Reproduce every item below line for line, with no changes.
------------------------------------------------------------
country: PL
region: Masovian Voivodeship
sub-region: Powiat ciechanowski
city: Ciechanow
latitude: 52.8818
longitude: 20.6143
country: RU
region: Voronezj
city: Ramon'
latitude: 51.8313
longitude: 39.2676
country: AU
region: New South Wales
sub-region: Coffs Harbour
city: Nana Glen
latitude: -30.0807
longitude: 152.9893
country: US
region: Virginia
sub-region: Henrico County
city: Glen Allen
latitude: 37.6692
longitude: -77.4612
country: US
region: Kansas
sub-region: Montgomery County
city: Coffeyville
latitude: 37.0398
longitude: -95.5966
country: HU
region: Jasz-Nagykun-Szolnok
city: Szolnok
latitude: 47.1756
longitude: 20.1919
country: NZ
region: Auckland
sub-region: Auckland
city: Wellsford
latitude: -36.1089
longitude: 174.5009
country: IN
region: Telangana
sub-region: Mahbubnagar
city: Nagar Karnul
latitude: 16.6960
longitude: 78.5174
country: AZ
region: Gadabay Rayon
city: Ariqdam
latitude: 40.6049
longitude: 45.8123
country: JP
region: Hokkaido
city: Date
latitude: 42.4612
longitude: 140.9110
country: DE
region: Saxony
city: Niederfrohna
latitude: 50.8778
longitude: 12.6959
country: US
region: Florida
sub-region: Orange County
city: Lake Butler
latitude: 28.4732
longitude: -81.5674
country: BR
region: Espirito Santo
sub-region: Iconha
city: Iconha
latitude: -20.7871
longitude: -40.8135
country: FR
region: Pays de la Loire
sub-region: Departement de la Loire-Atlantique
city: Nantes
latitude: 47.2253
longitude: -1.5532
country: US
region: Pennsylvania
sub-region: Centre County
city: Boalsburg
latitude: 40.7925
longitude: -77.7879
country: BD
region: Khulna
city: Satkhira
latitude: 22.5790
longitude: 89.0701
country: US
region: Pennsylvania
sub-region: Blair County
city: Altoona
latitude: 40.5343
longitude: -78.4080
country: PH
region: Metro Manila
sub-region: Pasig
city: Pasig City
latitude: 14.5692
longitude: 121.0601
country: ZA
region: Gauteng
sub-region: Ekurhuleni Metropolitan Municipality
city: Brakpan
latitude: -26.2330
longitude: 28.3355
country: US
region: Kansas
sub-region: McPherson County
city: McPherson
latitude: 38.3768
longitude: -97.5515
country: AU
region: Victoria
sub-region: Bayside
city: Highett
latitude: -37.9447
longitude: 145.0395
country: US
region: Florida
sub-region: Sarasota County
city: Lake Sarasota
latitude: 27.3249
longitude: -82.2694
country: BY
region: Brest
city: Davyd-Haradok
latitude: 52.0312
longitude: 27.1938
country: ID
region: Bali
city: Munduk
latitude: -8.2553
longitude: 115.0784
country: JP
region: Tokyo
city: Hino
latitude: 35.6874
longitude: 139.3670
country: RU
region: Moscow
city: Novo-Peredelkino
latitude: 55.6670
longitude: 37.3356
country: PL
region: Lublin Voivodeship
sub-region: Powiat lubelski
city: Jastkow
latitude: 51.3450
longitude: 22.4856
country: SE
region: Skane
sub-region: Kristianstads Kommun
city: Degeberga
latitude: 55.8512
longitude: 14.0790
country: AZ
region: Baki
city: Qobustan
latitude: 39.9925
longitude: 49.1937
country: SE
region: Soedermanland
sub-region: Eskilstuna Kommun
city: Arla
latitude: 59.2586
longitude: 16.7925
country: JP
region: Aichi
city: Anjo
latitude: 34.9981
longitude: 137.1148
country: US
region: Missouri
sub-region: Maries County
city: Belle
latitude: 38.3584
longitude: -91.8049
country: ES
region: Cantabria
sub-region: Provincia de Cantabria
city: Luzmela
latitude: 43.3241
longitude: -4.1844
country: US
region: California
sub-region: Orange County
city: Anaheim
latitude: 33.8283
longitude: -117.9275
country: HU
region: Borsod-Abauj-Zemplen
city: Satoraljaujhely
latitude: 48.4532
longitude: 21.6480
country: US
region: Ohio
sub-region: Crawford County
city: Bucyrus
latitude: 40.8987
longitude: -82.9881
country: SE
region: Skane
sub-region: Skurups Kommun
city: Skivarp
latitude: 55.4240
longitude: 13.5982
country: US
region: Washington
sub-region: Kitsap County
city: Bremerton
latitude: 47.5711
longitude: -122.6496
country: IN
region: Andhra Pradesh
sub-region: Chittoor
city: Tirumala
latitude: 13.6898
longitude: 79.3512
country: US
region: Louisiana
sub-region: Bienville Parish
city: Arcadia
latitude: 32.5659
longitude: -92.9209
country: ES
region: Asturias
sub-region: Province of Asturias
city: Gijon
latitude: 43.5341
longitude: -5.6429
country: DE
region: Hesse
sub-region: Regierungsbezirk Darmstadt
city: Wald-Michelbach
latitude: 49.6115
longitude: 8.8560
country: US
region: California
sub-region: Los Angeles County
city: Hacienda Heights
------------------------------------------------------------
▶ WRITTEN RESPONSE:
country: PL
region: Masovian Voivodeship
sub-region: Powiat ciechanowski
city: Ciechanow
latitude: 52.8818
longitude: 20.6143
country: RU
region: Voronezj
city: Ramon'
latitude: 51.8313
longitude: 39.2676
country: AU
region: New South Wales
sub-region: Coffs Harbour
city: Nana Glen
latitude: -30.0807
longitude: 152.9893
country: US
region: Virginia
sub-region: Henrico County
city: Glen Allen
latitude: 37.6692
longitude: -77.4612
country: US
region: Kansas
sub-region: Montgomery County
city: Coffeyville
latitude: 37.0398
longitude: -95.5966
country: HU
region: Jasz-Nagykun-Szolnok
city: Szolnok
latitude: 47.1756
longitude: 20.1919
country: NZ
region: Auckland
sub-region: Auckland
city: Wellsford
latitude: -36.1089
longitude: 174.5009
country: IN
region: Telangana
sub-region: Mahbubnagar
city: Nagar Karnul
latitude: 16.6960
longitude: 78.5174
country: AZ
region: Gadabay Rayon
city: Ariqdam
latitude: 40.6049
longitude: 45.8123
country: JP
region: Hokkaido
city: Date
latitude: 42.4612
longitude: 140.9110
country: DE
region: Saxony
city: Niederfrohna
latitude: 50.8778
longitude: 12.6959
country: US
region: Florida
sub-region: Orange County
city: Lake Butler
latitude: 28.4732
longitude: -81.5674
country: BR
region: Espirito Santo
sub-region: Iconha
city: Iconha
latitude: -20.7871
longitude: -40.8135
country: FR
region: Pays de la Loire
sub-region: Departement de la Loire-Atlantique
city: Nantes
latitude: 47.2253
longitude: -1.5532
country: US
region: Pennsylvania
sub-region: Centre County
city: Boalsburg
latitude: 40.7925
longitude: -77.7879
country: BD
region: Khulna
city: Satkhira
latitude: 22.5790
longitude: 89.0701
country: US
region: Pennsylvania
sub-region: Blair County
city: Altoona
latitude: 40.5343
longitude: -78.4080
country: PH
region: Metro Manila
sub-region: Pasig
city: Pasig City
latitude: 14.5692
longitude: 121.0601
country: ZA
region: Gauteng
sub-region: Ekurhuleni Metropolitan Municipality
city: Brakpan
latitude: -26.2330
longitude: 28.3355
country: US
region: Kansas
sub-region: McPherson County
city: McPherson
latitude: 38.3768
longitude: -97.5515
country: AU
region: Victoria
sub-region: Bayside
city: Highett
latitude: -37.9447
longitude: 145.0395
country: US
region: Florida
sub-region: Sarasota County
city: Lake Sarasota
latitude: 27.3249
longitude: -82.2694
country: BY
region: Brest
city: Davyd-Haradok
latitude: 52.0312
longitude: 27.1938
country: ID
region: Bali
city: Munduk
latitude: -8.2553
longitude: 115.0784
country: JP
region: Tokyo
city: Hino
latitude: 35.6874
longitude: 139.3670
country: RU
region: Moscow
city: Novo-Peredelkino
latitude: 55.6670
longitude: 37.3356
country: PL
region: Lublin Voivodeship
sub-region: Powiat lubelski
city: Jastkow
latitude: 51.3450
longitude: 22.4856
country: SE
region: Skane
sub-region: Kristianstads Kommun
city: Degeberga
latitude: 55.8512
longitude: 14.0790
country: AZ
region: Baki
city: Qobustan
latitude: 39.9925
longitude: 49.1937
country: SE
region: Soedermanland
sub-region: Eskilstuna Kommun
city: Arla
latitude: 59.2586
longitude: 16.7925
country: JP
region: Aichi
city: Anjo
latitude: 34.9981
longitude: 137.1148
country: US
region: Missouri
sub-region: Maries County
city: Belle
latitude: 38.3584
longitude: -91.8049
country: ES
region: Cantabria
sub-region: Provincia de Cantabria
city: Luzmela
latitude: 43.3241
longitude: -4.1844
country: US
region: California
sub-region: Orange County
city: Anaheim
latitude: 33.8283
longitude: -117.9275
country: HU
region: Borsod-Abauj-Zemplen
city: Satoraljaujhely
latitude: 48.4532
longitude: 21.6480
country: US
region: Ohio
sub-region: Crawford County
city: Bucyrus
latitude: 40.8987
longitude: -82.9881
country: SE
region: Skane
sub-region: Skurups Kommun
city: Skivarp
latitude: 55.4240
longitude: 13.5982
country: US
region: Washington
sub-region: Kitsap County
city: Bremerton
latitude: 47.5711
longitude: -122.6496
country: IN
region: Andhra Pradesh
sub-region: Chittoor
city: Tirumala
latitude: 13.6898
longitude: 79.3512
country: US
region: Louisiana
sub-region: Bienville Parish
city: Arcadia
latitude: 32.5659
longitude: -92.9209
country: ES
region: Asturias
sub-region: Province of Asturias
city: Gijon
latitude: 43.5341
longitude: -5.6429
country: DE
region: Hesse
sub-region: Regierungsbezirk Darmstadt
city: Wald-Michelbach
latitude: 49.6115
longitude: 8.8560
country: US
region: California
sub-region: Los Angeles County
city: Hacienda Heights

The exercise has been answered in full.